__Work order__
Whatever appears in the records, write it out again exactly.

__Available data__
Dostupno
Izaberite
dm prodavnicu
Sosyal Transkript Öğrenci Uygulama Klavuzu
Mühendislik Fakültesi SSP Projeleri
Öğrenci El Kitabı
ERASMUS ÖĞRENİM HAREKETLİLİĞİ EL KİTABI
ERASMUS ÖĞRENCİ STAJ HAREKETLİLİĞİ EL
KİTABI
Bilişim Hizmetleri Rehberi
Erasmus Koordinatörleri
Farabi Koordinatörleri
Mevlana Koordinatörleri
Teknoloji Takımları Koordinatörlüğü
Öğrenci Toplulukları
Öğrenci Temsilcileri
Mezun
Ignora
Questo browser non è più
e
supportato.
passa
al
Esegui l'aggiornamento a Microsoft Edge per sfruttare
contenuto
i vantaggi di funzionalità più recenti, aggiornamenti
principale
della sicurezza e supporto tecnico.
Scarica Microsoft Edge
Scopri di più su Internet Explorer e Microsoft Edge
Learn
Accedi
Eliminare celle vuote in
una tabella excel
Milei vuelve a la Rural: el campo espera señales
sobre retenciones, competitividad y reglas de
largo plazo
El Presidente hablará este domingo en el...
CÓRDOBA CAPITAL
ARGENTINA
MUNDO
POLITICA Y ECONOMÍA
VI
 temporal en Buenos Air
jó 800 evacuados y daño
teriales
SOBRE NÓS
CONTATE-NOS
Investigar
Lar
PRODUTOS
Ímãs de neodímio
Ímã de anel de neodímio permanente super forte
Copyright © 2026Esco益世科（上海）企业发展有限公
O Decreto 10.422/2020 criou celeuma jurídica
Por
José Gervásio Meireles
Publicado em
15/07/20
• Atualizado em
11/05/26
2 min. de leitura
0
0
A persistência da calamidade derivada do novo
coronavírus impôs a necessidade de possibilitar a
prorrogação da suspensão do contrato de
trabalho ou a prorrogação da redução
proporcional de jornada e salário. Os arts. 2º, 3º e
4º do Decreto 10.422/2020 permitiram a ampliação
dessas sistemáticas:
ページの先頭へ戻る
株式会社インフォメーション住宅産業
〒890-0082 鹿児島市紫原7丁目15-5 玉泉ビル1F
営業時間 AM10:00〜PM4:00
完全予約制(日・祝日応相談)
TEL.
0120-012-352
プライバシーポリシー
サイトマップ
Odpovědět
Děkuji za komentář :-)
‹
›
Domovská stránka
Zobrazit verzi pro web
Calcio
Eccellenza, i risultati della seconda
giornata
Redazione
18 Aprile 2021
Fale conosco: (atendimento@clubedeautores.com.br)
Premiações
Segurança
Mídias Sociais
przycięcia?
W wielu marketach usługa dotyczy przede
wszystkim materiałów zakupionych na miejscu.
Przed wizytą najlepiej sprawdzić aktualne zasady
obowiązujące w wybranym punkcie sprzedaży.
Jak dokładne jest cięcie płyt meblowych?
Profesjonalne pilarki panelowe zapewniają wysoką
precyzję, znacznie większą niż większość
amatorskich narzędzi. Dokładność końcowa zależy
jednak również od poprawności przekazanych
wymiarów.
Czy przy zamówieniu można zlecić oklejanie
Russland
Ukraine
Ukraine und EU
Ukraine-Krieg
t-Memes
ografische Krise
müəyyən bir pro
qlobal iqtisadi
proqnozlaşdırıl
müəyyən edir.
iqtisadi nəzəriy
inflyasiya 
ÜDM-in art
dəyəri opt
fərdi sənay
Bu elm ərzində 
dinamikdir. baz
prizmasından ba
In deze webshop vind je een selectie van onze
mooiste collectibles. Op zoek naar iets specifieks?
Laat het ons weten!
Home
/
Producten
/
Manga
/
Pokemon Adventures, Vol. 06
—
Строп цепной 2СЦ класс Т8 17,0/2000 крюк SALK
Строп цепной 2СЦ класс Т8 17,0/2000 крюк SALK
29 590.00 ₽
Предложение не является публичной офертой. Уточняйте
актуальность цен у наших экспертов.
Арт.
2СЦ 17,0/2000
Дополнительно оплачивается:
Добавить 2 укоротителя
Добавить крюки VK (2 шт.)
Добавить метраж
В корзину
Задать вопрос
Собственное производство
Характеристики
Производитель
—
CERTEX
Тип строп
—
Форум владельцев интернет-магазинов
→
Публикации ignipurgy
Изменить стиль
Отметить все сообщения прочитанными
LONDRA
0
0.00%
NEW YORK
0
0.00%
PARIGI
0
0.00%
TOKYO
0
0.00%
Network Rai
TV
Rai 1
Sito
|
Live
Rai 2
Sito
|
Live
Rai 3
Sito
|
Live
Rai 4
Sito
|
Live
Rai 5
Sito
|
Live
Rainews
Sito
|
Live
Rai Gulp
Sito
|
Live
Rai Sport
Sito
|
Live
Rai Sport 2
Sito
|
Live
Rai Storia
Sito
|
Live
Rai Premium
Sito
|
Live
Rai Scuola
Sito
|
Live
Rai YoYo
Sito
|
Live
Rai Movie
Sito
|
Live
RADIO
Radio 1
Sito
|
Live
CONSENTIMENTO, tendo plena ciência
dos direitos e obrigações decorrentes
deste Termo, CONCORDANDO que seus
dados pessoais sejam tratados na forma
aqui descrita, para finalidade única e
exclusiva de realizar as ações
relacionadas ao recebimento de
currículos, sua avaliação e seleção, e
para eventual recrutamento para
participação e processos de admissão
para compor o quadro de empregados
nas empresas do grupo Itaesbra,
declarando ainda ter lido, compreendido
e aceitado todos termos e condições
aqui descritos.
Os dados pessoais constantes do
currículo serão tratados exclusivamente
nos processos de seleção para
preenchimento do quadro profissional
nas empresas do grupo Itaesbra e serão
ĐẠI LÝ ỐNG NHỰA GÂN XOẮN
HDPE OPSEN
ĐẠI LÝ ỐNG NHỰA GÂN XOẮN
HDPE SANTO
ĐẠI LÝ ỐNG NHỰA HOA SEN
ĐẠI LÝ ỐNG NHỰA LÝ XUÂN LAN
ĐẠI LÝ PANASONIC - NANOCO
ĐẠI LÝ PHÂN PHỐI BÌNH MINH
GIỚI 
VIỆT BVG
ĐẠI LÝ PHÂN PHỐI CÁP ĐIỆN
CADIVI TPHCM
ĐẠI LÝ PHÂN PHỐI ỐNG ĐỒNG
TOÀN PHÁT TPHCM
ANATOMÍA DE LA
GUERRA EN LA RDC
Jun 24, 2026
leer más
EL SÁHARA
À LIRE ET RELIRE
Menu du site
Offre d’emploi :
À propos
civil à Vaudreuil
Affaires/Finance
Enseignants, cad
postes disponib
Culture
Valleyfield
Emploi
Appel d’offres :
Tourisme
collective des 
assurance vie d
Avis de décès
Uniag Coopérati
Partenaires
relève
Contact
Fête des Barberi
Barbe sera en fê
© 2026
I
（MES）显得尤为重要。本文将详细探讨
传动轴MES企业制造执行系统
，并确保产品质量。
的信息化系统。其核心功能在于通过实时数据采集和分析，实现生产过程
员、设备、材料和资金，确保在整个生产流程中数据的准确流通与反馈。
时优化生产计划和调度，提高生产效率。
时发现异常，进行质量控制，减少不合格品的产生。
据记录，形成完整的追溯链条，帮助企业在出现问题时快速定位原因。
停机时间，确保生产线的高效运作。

__Output__
Dostupno
Izaberite
dm prodavnicu
Sosyal Transkript Öğrenci Uygulama Klavuzu
Mühendislik Fakültesi SSP Projeleri
Öğrenci El Kitabı
ERASMUS ÖĞRENİM HAREKETLİLİĞİ EL KİTABI
ERASMUS ÖĞRENCİ STAJ HAREKETLİLİĞİ EL
KİTABI
Bilişim Hizmetleri Rehberi
Erasmus Koordinatörleri
Farabi Koordinatörleri
Mevlana Koordinatörleri
Teknoloji Takımları Koordinatörlüğü
Öğrenci Toplulukları
Öğrenci Temsilcileri
Mezun
Ignora
Questo browser non è più
e
supportato.
passa
al
Esegui l'aggiornamento a Microsoft Edge per sfruttare
contenuto
i vantaggi di funzionalità più recenti, aggiornamenti
principale
della sicurezza e supporto tecnico.
Scarica Microsoft Edge
Scopri di più su Internet Explorer e Microsoft Edge
Learn
Accedi
Eliminare celle vuote in
una tabella excel
Milei vuelve a la Rural: el campo espera señales
sobre retenciones, competitividad y reglas de
largo plazo
El Presidente hablará este domingo en el...
CÓRDOBA CAPITAL
ARGENTINA
MUNDO
POLITICA Y ECONOMÍA
VI
 temporal en Buenos Air
jó 800 evacuados y daño
teriales
SOBRE NÓS
CONTATE-NOS
Investigar
Lar
PRODUTOS
Ímãs de neodímio
Ímã de anel de neodímio permanente super forte
Copyright © 2026Esco益世科（上海）企业发展有限公
O Decreto 10.422/2020 criou celeuma jurídica
Por
José Gervásio Meireles
Publicado em
15/07/20
• Atualizado em
11/05/26
2 min. de leitura
0
0
A persistência da calamidade derivada do novo
coronavírus impôs a necessidade de possibilitar a
prorrogação da suspensão do contrato de
trabalho ou a prorrogação da redução
proporcional de jornada e salário. Os arts. 2º, 3º e
4º do Decreto 10.422/2020 permitiram a ampliação
dessas sistemáticas:
ページの先頭へ戻る
株式会社インフォメーション住宅産業
〒890-0082 鹿児島市紫原7丁目15-5 玉泉ビル1F
営業時間 AM10:00〜PM4:00
完全予約制(日・祝日応相談)
TEL.
0120-012-352
プライバシーポリシー
サイトマップ
Odpovědět
Děkuji za komentář :-)
‹
›
Domovská stránka
Zobrazit verzi pro web
Calcio
Eccellenza, i risultati della seconda
giornata
Redazione
18 Aprile 2021
Fale conosco: (atendimento@clubedeautores.com.br)
Premiações
Segurança
Mídias Sociais
przycięcia?
W wielu marketach usługa dotyczy przede
wszystkim materiałów zakupionych na miejscu.
Przed wizytą najlepiej sprawdzić aktualne zasady
obowiązujące w wybranym punkcie sprzedaży.
Jak dokładne jest cięcie płyt meblowych?
Profesjonalne pilarki panelowe zapewniają wysoką
precyzję, znacznie większą niż większość
amatorskich narzędzi. Dokładność końcowa zależy
jednak również od poprawności przekazanych
wymiarów.
Czy przy zamówieniu można zlecić oklejanie
Russland
Ukraine
Ukraine und EU
Ukraine-Krieg
t-Memes
ografische Krise
müəyyən bir pro
qlobal iqtisadi
proqnozlaşdırıl
müəyyən edir.
iqtisadi nəzəriy
inflyasiya 
ÜDM-in art
dəyəri opt
fərdi sənay
Bu elm ərzində 
dinamikdir. baz
prizmasından ba
In deze webshop vind je een selectie van onze
mooiste collectibles. Op zoek naar iets specifieks?
Laat het ons weten!
Home
/
Producten
/
Manga
/
Pokemon Adventures, Vol. 06
—
Строп цепной 2СЦ класс Т8 17,0/2000 крюк SALK
Строп цепной 2СЦ класс Т8 17,0/2000 крюк SALK
29 590.00 ₽
Предложение не является публичной офертой. Уточняйте
актуальность цен у наших экспертов.
Арт.
2СЦ 17,0/2000
Дополнительно оплачивается:
Добавить 2 укоротителя
Добавить крюки VK (2 шт.)
Добавить метраж
В корзину
Задать вопрос
Собственное производство
Характеристики
Производитель
—
CERTEX
Тип строп
—
Форум владельцев интернет-магазинов
→
Публикации ignipurgy
Изменить стиль
Отметить все сообщения прочитанными
LONDRA
0
0.00%
NEW YORK
0
0.00%
PARIGI
0
0.00%
TOKYO
0
0.00%
Network Rai
TV
Rai 1
Sito
|
Live
Rai 2
Sito
|
Live
Rai 3
Sito
|
Live
Rai 4
Sito
|
Live
Rai 5
Sito
|
Live
Rainews
Sito
|
Live
Rai Gulp
Sito
|
Live
Rai Sport
Sito
|
Live
Rai Sport 2
Sito
|
Live
Rai Storia
Sito
|
Live
Rai Premium
Sito
|
Live
Rai Scuola
Sito
|
Live
Rai YoYo
Sito
|
Live
Rai Movie
Sito
|
Live
RADIO
Radio 1
Sito
|
Live
CONSENTIMENTO, tendo plena ciência
dos direitos e obrigações decorrentes
deste Termo, CONCORDANDO que seus
dados pessoais sejam tratados na forma
aqui descrita, para finalidade única e
exclusiva de realizar as ações
relacionadas ao recebimento de
currículos, sua avaliação e seleção, e
para eventual recrutamento para
participação e processos de admissão
para compor o quadro de empregados
nas empresas do grupo Itaesbra,
declarando ainda ter lido, compreendido
e aceitado todos termos e condições
aqui descritos.
Os dados pessoais constantes do
currículo serão tratados exclusivamente
nos processos de seleção para
preenchimento do quadro profissional
nas empresas do grupo Itaesbra e serão
ĐẠI LÝ ỐNG NHỰA GÂN XOẮN
HDPE OPSEN
ĐẠI LÝ ỐNG NHỰA GÂN XOẮN
HDPE SANTO
ĐẠI LÝ ỐNG NHỰA HOA SEN
ĐẠI LÝ ỐNG NHỰA LÝ XUÂN LAN
ĐẠI LÝ PANASONIC - NANOCO
ĐẠI LÝ PHÂN PHỐI BÌNH MINH
GIỚI 
VIỆT BVG
ĐẠI LÝ PHÂN PHỐI CÁP ĐIỆN
CADIVI TPHCM
ĐẠI LÝ PHÂN PHỐI ỐNG ĐỒNG
TOÀN PHÁT TPHCM
ANATOMÍA DE LA
GUERRA EN LA RDC
Jun 24, 2026
leer más
EL SÁHARA
À LIRE ET RELIRE
Menu du site
Offre d’emploi :
À propos
civil à Vaudreuil
Affaires/Finance
Enseignants, cad
postes disponib
Culture
Valleyfield
Emploi
Appel d’offres :
Tourisme
collective des 
assurance vie d
Avis de décès
Uniag Coopérati
Partenaires
relève
Contact
Fête des Barberi
Barbe sera en fê
© 2026
I
（MES）显得尤为重要。本文将详细探讨
传动轴MES企业制造执行系统
，并确保产品质量。
的信息化系统。其核心功能在于通过实时数据采集和分析，实现生产过程
员、设备、材料和资金，确保在整个生产流程中数据的准确流通与反馈。
时优化生产计划和调度，提高生产效率。
时发现异常，进行质量控制，减少不合格品的产生。
据记录，形成完整的追溯链条，帮助企业在出现问题时快速定位原因。
停机时间，确保生产线的高效运作。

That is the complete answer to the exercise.